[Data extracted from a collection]
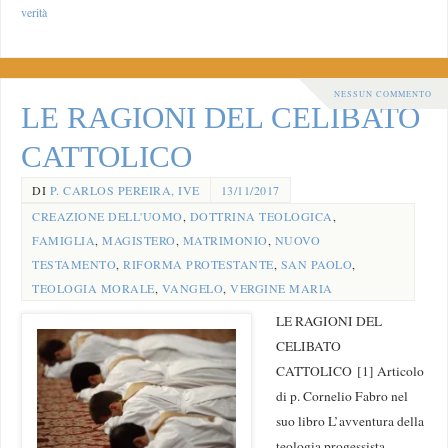
verità
NESSUN COMMENTO
LE RAGIONI DEL CELIBATO
CATTOLICO
DI
P. CARLOS PEREIRA, IVE
13/11/2017
CREAZIONE DELL'UOMO
,
DOTTRINA TEOLOGICA
,
FAMIGLIA
,
MAGISTERO
,
MATRIMONIO
,
NUOVO
TESTAMENTO
,
RIFORMA PROTESTANTE
,
SAN PAOLO
,
TEOLOGIA MORALE
,
VANGELO
,
VERGINE MARIA
LE RAGIONI DEL
CELIBATO
CATTOLICO [1] Articolo
di p. Cornelio Fabro nel
suo libro L’avventura della
teologia progessista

◆ What to produce
Go through the material and switch every "CELIBATO" to "SACERDOZIO", leaving all other text as it is. Omit the pictures from your answer.

◆ Task response
verità
NESSUN COMMENTO
LE RAGIONI DEL SACERDOZIO
CATTOLICO
DI
P. CARLOS PEREIRA, IVE
13/11/2017
CREAZIONE DELL'UOMO
,
DOTTRINA TEOLOGICA
,
FAMIGLIA
,
MAGISTERO
,
MATRIMONIO
,
NUOVO
TESTAMENTO
,
RIFORMA PROTESTANTE
,
SAN PAOLO
,
TEOLOGIA MORALE
,
VANGELO
,
VERGINE MARIA
LE RAGIONI DEL
SACERDOZIO
CATTOLICO [1] Articolo
di p. Cornelio Fabro nel
suo libro L’avventura della
teologia progessista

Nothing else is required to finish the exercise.